TASK - Would you retype exactly the lines below, starting with the one that has "Figure 6. Adjacency" and going on through the one that has "Figure 3. Summary", with no pictures and nothing else?

EXERCISE INPUT -
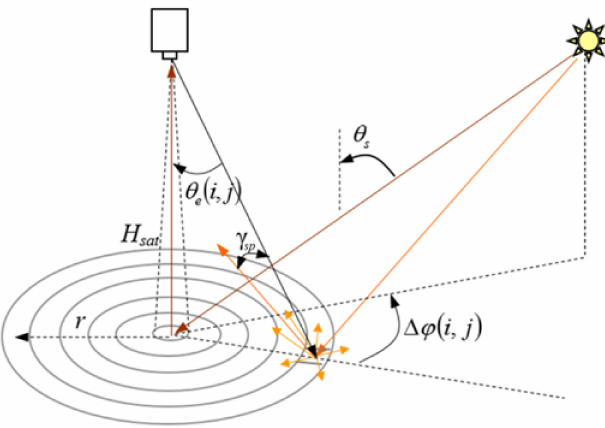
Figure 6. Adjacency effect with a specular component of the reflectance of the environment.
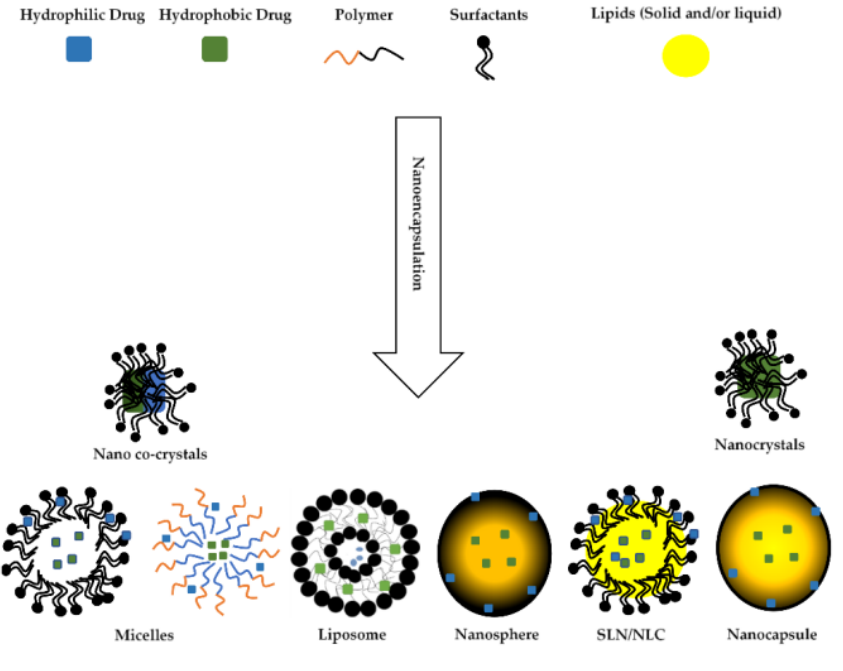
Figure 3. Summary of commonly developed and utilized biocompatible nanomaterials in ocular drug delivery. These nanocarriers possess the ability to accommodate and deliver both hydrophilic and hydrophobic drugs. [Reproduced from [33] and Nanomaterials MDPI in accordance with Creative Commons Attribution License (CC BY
==
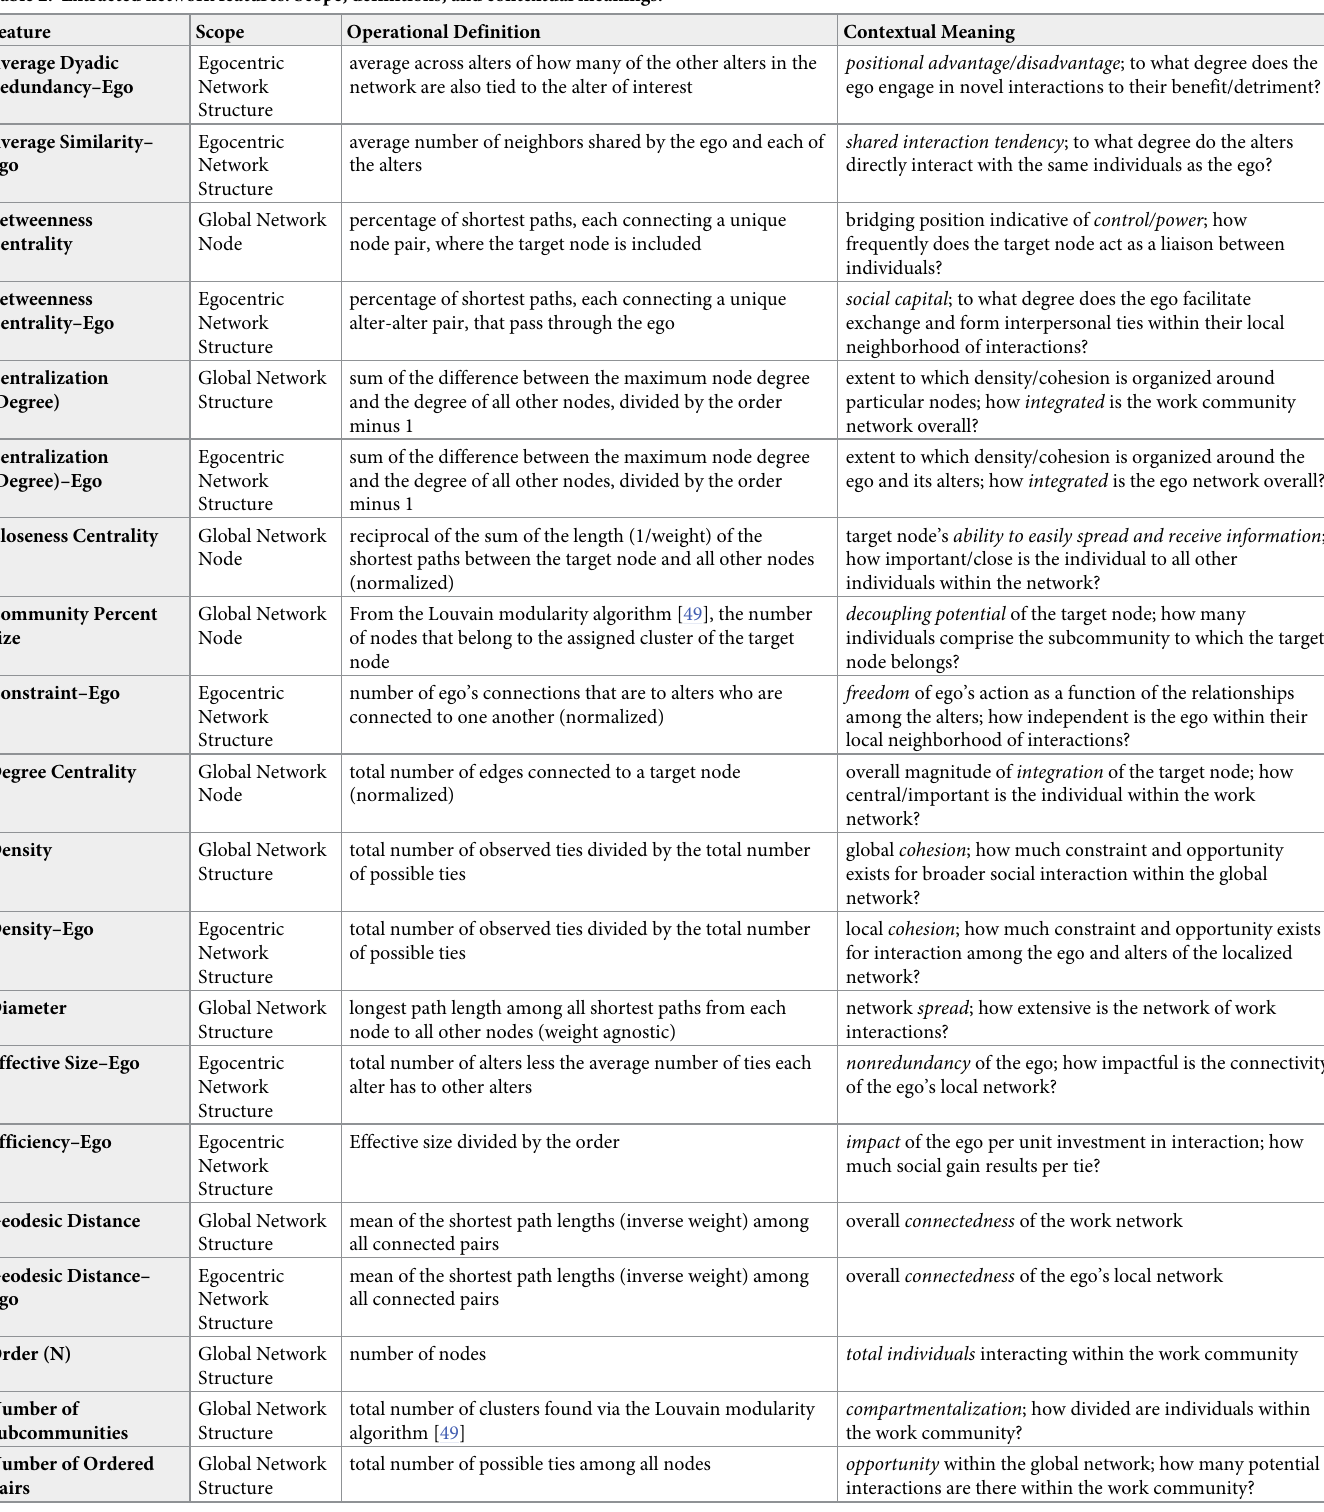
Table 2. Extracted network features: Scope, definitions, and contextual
==
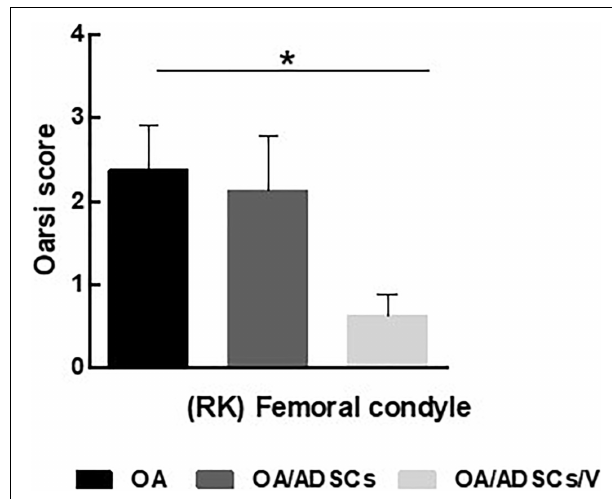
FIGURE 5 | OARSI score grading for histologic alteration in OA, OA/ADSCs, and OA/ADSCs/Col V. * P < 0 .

OUTPUT -
Figure 6. Adjacency effect with a specular component of the reflectance of the environment.
Figure 3. Summary of commonly developed and utilized biocompatible nanomaterials in ocular drug delivery. These nanocarriers possess the ability to accommodate and deliver both hydrophilic and hydrophobic drugs. [Reproduced from [33] and Nanomaterials MDPI in accordance with Creative Commons Attribution License (CC BY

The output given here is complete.